> [ESTRATTO DELLA FONTE]
────
A Terni la cosiddetta “fase 2” è iniziata con almeno 15 giorni di anticipo a causa delle “forzature” messe in campo da Ast. A denunciarlo è la Fiom Cgil di Terni.
“Noi abbiamo preso atto – spiega il segretario generale Alessandro Rampiconi – così come le altre organizzazioni sindacali, del nullaosta del prefetto di Terni all’azienda. Tuttavia, abbiamo espresso forte preoccupazione e denunciato con nettezza il pericolo che stiamo correndo. Anche se, come auspichiamo – prosegue il segretario – non ci dovessero essere contagi all’interno del sito, questo pericolo non doveva comunque essere corso, perché i profitti di Thyssen devono venire molto dopo la salute dei lavoratori e dei cittadini”.
“Molte attività non garantiscono le distanze di sicurezza”
────
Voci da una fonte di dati
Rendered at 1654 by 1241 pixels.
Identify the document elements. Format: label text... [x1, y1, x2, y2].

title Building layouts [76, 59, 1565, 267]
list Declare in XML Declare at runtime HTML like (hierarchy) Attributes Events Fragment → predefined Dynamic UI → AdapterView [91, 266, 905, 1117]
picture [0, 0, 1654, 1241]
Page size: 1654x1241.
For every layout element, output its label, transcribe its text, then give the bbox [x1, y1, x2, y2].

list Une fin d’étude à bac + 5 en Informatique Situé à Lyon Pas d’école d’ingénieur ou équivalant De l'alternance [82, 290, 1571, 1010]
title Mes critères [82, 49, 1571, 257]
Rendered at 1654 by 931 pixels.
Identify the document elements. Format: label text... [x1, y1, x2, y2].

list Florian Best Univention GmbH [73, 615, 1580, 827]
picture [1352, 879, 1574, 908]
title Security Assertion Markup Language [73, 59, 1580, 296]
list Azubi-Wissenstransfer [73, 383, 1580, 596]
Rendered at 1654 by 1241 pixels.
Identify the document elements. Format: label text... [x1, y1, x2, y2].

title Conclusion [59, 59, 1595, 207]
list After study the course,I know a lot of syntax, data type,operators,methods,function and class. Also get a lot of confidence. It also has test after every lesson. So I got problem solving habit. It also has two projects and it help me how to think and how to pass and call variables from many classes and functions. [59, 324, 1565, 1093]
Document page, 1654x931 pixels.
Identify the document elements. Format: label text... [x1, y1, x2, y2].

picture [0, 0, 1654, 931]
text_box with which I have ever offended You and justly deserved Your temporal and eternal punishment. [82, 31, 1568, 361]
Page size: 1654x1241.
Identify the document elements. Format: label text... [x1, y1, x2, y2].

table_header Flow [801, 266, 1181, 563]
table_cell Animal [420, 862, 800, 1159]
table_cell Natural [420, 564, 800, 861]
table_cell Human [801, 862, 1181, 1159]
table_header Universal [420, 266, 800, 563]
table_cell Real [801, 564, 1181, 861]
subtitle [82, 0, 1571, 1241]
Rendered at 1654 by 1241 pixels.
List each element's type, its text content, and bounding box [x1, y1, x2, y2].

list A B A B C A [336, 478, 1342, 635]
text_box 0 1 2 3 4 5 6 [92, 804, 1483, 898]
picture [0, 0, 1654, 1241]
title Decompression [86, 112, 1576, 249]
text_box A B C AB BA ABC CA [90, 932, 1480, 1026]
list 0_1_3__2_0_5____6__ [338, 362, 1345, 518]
────
> [CONSEGNA A] Stampa il passo dell'articolo sulla Fiom Cgil di Terni che inizia con "A Terni la cosiddetta" e arriva fino a "Cgil di Terni.".
> [CONSEGNA B] Stabilisci se queste affermazioni concordano con l'articolo sulla Fiom Cgil di Terni, rispondendo sì o no e citando le parole decisive: (i) secondo la Fiom Cgil, a Terni la fase 2 è partita con almeno 15 giorni di anticipo; (ii) il nullaosta all'azienda è stato concesso dal sindaco di Terni; (iii) Alessandro Rampiconi è il segretario generale.
> [CONSEGNA C] Prosegui l'articolo sulla Fiom Cgil di Terni dal punto in cui si interrompe.

> [RISPOSTA CORRETTA A]
A Terni la cosiddetta “fase 2” è iniziata con almeno 15 giorni di anticipo a causa delle “forzature” messe in campo da Ast. A denunciarlo è la Fiom Cgil di Terni.

> [RISPOSTA CORRETTA B]
(i) Sì: "la cosiddetta “fase 2” è iniziata con almeno 15 giorni di anticipo a causa delle “forzature” messe in campo da Ast"
(ii) No: "del nullaosta del prefetto di Terni all’azienda"
(iii) Sì: "spiega il segretario generale Alessandro Rampiconi"

> [RISPOSTA CORRETTA C]
La Fiom ricorda comunque di essere riuscita insieme agli altri sindacati, anche attraverso gli scioperi, a contrastare la volontà aziendale di continuare la produzione a prescindere, garantendo 2 fondamentali settimane di fermo produttivo nel momento più critico dell’emergenza. “In un sito complesso come quello di viale Brin – prosegue Rampiconi – anche se si fa tanto per ridurre il rischio di contagio, questo può non bastare, perché sono molteplici le attività che non garantiscono le distanze di sicurezza e che sono già esposte a pericoli in una condizione di normalità, figuriamoci quando al rischio di farsi male si somma quello di contagiarsi”.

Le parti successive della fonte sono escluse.